Assignment:
For this exercise, print all of the data exactly as given.

--

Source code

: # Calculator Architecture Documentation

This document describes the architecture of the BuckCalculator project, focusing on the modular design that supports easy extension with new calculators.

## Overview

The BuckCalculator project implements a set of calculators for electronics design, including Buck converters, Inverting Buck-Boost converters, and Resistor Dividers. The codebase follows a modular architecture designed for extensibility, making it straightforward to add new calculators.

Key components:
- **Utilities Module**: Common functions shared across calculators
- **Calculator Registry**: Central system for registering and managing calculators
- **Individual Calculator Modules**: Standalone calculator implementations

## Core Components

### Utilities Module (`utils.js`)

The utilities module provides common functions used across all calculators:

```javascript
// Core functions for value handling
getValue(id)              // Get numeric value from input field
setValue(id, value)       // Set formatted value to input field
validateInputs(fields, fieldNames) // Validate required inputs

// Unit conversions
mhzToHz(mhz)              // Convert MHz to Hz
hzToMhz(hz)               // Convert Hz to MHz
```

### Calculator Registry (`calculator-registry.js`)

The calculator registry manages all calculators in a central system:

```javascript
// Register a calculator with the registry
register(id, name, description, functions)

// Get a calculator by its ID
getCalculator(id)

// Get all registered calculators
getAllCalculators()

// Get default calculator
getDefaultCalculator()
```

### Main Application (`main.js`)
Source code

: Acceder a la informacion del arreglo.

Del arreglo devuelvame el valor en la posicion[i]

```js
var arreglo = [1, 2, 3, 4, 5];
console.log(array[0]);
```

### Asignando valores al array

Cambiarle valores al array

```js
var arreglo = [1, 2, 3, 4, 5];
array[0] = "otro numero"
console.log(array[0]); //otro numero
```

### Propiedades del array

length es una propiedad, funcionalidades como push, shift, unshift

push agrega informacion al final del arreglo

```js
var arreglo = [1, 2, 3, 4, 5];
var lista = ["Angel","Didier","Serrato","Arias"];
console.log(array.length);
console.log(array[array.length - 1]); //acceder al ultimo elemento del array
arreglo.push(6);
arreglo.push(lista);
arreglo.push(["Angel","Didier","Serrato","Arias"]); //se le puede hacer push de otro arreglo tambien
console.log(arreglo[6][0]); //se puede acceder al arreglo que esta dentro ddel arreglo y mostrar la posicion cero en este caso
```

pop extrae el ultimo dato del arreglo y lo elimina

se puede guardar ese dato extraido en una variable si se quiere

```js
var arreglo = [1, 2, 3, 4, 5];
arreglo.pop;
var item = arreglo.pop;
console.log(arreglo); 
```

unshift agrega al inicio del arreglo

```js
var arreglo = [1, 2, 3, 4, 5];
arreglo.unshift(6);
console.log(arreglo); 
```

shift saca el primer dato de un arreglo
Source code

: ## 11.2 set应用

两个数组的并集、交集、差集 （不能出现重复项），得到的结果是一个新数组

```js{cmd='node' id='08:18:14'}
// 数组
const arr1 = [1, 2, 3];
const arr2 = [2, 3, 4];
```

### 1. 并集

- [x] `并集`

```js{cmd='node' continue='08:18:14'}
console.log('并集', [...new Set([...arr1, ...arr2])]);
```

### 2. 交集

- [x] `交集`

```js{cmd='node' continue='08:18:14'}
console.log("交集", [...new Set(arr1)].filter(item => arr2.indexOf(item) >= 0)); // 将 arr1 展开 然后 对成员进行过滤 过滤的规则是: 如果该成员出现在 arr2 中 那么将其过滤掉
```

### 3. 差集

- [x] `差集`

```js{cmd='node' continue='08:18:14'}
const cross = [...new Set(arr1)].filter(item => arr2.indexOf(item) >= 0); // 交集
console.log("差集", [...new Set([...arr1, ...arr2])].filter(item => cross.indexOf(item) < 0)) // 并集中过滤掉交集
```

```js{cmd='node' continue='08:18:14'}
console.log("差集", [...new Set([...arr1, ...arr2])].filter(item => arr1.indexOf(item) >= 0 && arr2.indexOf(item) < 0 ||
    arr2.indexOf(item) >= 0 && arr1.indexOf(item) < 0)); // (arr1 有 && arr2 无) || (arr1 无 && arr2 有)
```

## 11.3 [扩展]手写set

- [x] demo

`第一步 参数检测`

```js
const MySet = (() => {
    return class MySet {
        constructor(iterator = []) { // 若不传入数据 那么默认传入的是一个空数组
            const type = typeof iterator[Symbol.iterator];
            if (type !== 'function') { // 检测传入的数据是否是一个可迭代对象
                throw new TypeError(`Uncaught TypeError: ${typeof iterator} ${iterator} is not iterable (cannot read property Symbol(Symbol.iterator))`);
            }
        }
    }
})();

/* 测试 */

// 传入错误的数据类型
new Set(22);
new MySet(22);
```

--

Answer to the problem:
Source code

: # Calculator Architecture Documentation

This document describes the architecture of the BuckCalculator project, focusing on the modular design that supports easy extension with new calculators.

## Overview

The BuckCalculator project implements a set of calculators for electronics design, including Buck converters, Inverting Buck-Boost converters, and Resistor Dividers. The codebase follows a modular architecture designed for extensibility, making it straightforward to add new calculators.

Key components:
- **Utilities Module**: Common functions shared across calculators
- **Calculator Registry**: Central system for registering and managing calculators
- **Individual Calculator Modules**: Standalone calculator implementations

## Core Components

### Utilities Module (`utils.js`)

The utilities module provides common functions used across all calculators:

```javascript
// Core functions for value handling
getValue(id)              // Get numeric value from input field
setValue(id, value)       // Set formatted value to input field
validateInputs(fields, fieldNames) // Validate required inputs

// Unit conversions
mhzToHz(mhz)              // Convert MHz to Hz
hzToMhz(hz)               // Convert Hz to MHz
```

### Calculator Registry (`calculator-registry.js`)

The calculator registry manages all calculators in a central system:

```javascript
// Register a calculator with the registry
register(id, name, description, functions)

// Get a calculator by its ID
getCalculator(id)

// Get all registered calculators
getAllCalculators()

// Get default calculator
getDefaultCalculator()
```

### Main Application (`main.js`)
Source code

: Acceder a la informacion del arreglo.

Del arreglo devuelvame el valor en la posicion[i]

```js
var arreglo = [1, 2, 3, 4, 5];
console.log(array[0]);
```

### Asignando valores al array

Cambiarle valores al array

```js
var arreglo = [1, 2, 3, 4, 5];
array[0] = "otro numero"
console.log(array[0]); //otro numero
```

### Propiedades del array

length es una propiedad, funcionalidades como push, shift, unshift

push agrega informacion al final del arreglo

```js
var arreglo = [1, 2, 3, 4, 5];
var lista = ["Angel","Didier","Serrato","Arias"];
console.log(array.length);
console.log(array[array.length - 1]); //acceder al ultimo elemento del array
arreglo.push(6);
arreglo.push(lista);
arreglo.push(["Angel","Didier","Serrato","Arias"]); //se le puede hacer push de otro arreglo tambien
console.log(arreglo[6][0]); //se puede acceder al arreglo que esta dentro ddel arreglo y mostrar la posicion cero en este caso
```

pop extrae el ultimo dato del arreglo y lo elimina

se puede guardar ese dato extraido en una variable si se quiere

```js
var arreglo = [1, 2, 3, 4, 5];
arreglo.pop;
var item = arreglo.pop;
console.log(arreglo); 
```

unshift agrega al inicio del arreglo

```js
var arreglo = [1, 2, 3, 4, 5];
arreglo.unshift(6);
console.log(arreglo); 
```

shift saca el primer dato de un arreglo
Source code

: ## 11.2 set应用

两个数组的并集、交集、差集 （不能出现重复项），得到的结果是一个新数组

```js{cmd='node' id='08:18:14'}
// 数组
const arr1 = [1, 2, 3];
const arr2 = [2, 3, 4];
```

### 1. 并集

- [x] `并集`

```js{cmd='node' continue='08:18:14'}
console.log('并集', [...new Set([...arr1, ...arr2])]);
```

### 2. 交集

- [x] `交集`

```js{cmd='node' continue='08:18:14'}
console.log("交集", [...new Set(arr1)].filter(item => arr2.indexOf(item) >= 0)); // 将 arr1 展开 然后 对成员进行过滤 过滤的规则是: 如果该成员出现在 arr2 中 那么将其过滤掉
```

### 3. 差集

- [x] `差集`

```js{cmd='node' continue='08:18:14'}
const cross = [...new Set(arr1)].filter(item => arr2.indexOf(item) >= 0); // 交集
console.log("差集", [...new Set([...arr1, ...arr2])].filter(item => cross.indexOf(item) < 0)) // 并集中过滤掉交集
```

```js{cmd='node' continue='08:18:14'}
console.log("差集", [...new Set([...arr1, ...arr2])].filter(item => arr1.indexOf(item) >= 0 && arr2.indexOf(item) < 0 ||
    arr2.indexOf(item) >= 0 && arr1.indexOf(item) < 0)); // (arr1 有 && arr2 无) || (arr1 无 && arr2 有)
```

## 11.3 [扩展]手写set

- [x] demo

`第一步 参数检测`

```js
const MySet = (() => {
    return class MySet {
        constructor(iterator = []) { // 若不传入数据 那么默认传入的是一个空数组
            const type = typeof iterator[Symbol.iterator];
            if (type !== 'function') { // 检测传入的数据是否是一个可迭代对象
                throw new TypeError(`Uncaught TypeError: ${typeof iterator} ${iterator} is not iterable (cannot read property Symbol(Symbol.iterator))`);
            }
        }
    }
})();

/* 测试 */

// 传入错误的数据类型
new Set(22);
new MySet(22);
```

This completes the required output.